3. Try it for at least a month.  If you’re like me, a sucker for the next “big thing”, realize right now that you may be spending a ridiculous amount of time trying and discarding new things without ever giving any of them a fair chance. By committing to your new system for a month, you’ll have a fair idea of whether or not you’ll be able to live with it, at least in some form (the italics on those last 3 words should key you into the fact that they lead nicely to my next point).

4. Think ‘outside of the box’, not ‘right out of the box’. As good as any system may be, chances are, there will be a few things about it that don’t quite work for you.

Love the in-your-face visibility of paper calendars, but wish you had more room to write notes or cross off items without making a mess? Try using a whiteboard. You can make up a calendar by using permanent marker or electrical tape to mark off the boxes as big as you want. Like sticky notes? Get some in different colors for different aspects of your life you’d like to organize and stick them on your calendar.

More of a techie? Try a program like Evernote, which allows you to keep all sorts of information (from your blacksmith’s phone number to your grandmother’s chocolate cake recipe) in one place. Evernote is available as a web-based application, and for all of your mobile devices as well. Note your eye doctor’s appointment on your phone, and it appears on your computer. You can even integrate Evernote and Google Calendars or iCal.

Good as they are, even whiteboards and Evernote won’t solve all of your organizational challenges, which brings us to the last point.

5. They call it “self” help for a reason. Face it, in a perfect world, we’d pick out the perfect organizing system, and hey presto – our lives would be perfectly organized!

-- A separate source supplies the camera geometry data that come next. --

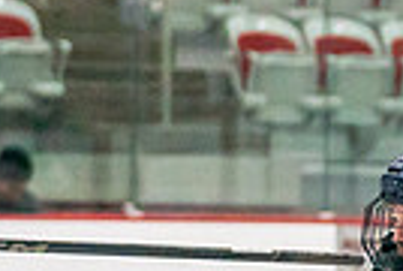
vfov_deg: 2.3
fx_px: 6709
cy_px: 517
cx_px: 419
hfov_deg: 3.4
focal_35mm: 598
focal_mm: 100
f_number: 2.8
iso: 4000
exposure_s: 1/1600
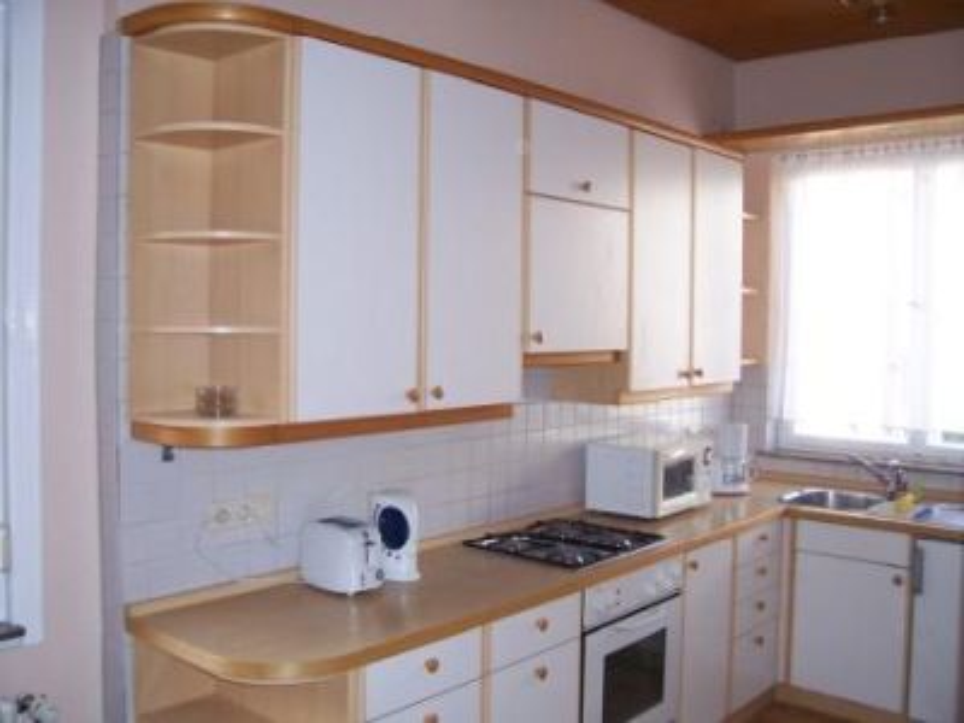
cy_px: 362
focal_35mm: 34
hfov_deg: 54.0
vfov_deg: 41.8
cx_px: 482
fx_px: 947
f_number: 2.7
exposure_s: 1/60
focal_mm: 5.6
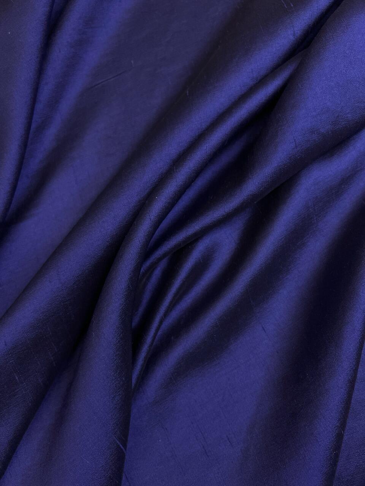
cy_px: 243
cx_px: 182
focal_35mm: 26
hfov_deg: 53.1
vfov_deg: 67.3
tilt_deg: -77.3
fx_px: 366
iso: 50
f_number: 1.5
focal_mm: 5.7
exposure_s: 1/604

Yeah, well, I hate to be the one who breaks it to you, but it just doesn’t work that way.

One of the ways we seeking types tend to get in trouble is that we believe the unspoken hype that all advertising is known for – buy this product and you will get the guy/girl, win the game, have perfect children, or perfect teeth, or an immaculate house, or whatever. Fascinating concept, but then so are all the things in Harry Potter books (especially the one where Hermoine gets to be in two places in once … but I digress).

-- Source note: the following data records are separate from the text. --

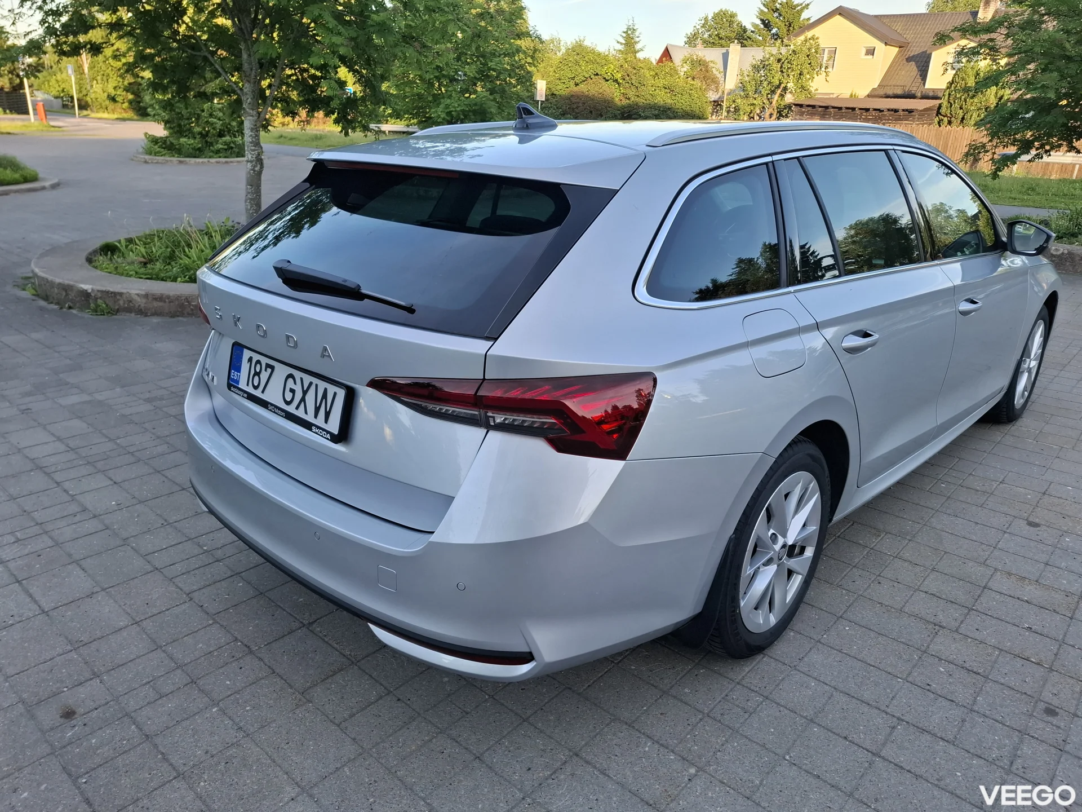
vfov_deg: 58.9
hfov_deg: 73.9
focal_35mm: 23
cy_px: 406
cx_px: 541
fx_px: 719
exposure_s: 1/367
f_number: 1.8
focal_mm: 5.54
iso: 50
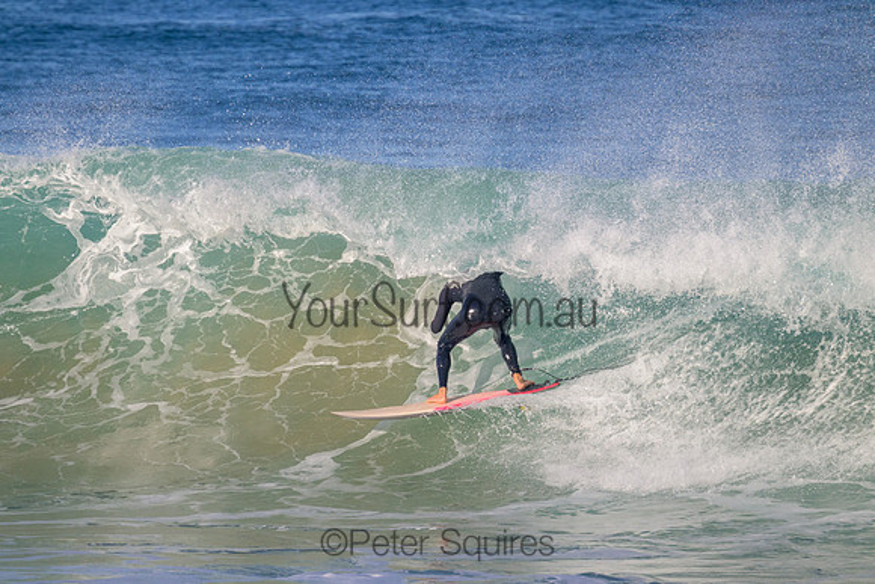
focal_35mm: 680
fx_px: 16531
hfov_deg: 3.0
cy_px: 292
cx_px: 438
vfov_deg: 2.0
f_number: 11
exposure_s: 1/2000
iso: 900
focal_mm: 680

Point is, the biggest reason for failure of most organizing systems is lack of user input. Buying the system will not change your life! It’s a system, not a magic wand.

A system is only as good as its user.

Probably the best piece of advice I can give you is to keep the You in User (say it out loud, it’ll make sense). Whatever system you eventually adopt (and adapt), make sure you use it. Visit it every morning to plan your day. Give it a quick check in the evening to see what’s on for the next day (and get an idea of how well you did today). Stick a note on the fridge to remind you to use it if necessary, but do try your best to use the system for a month, then evaluate and tweak it or trash it.

If you find yourself trashing systems frequently, go back to the first step. Figure out what worked and what didn’t before you shop for the next one, and eventually, you’ll have it – the best system.  It may not be the best one for your mother, or your dentist or your best friend – but it will be the best one for you, and that’s what makes it perfect.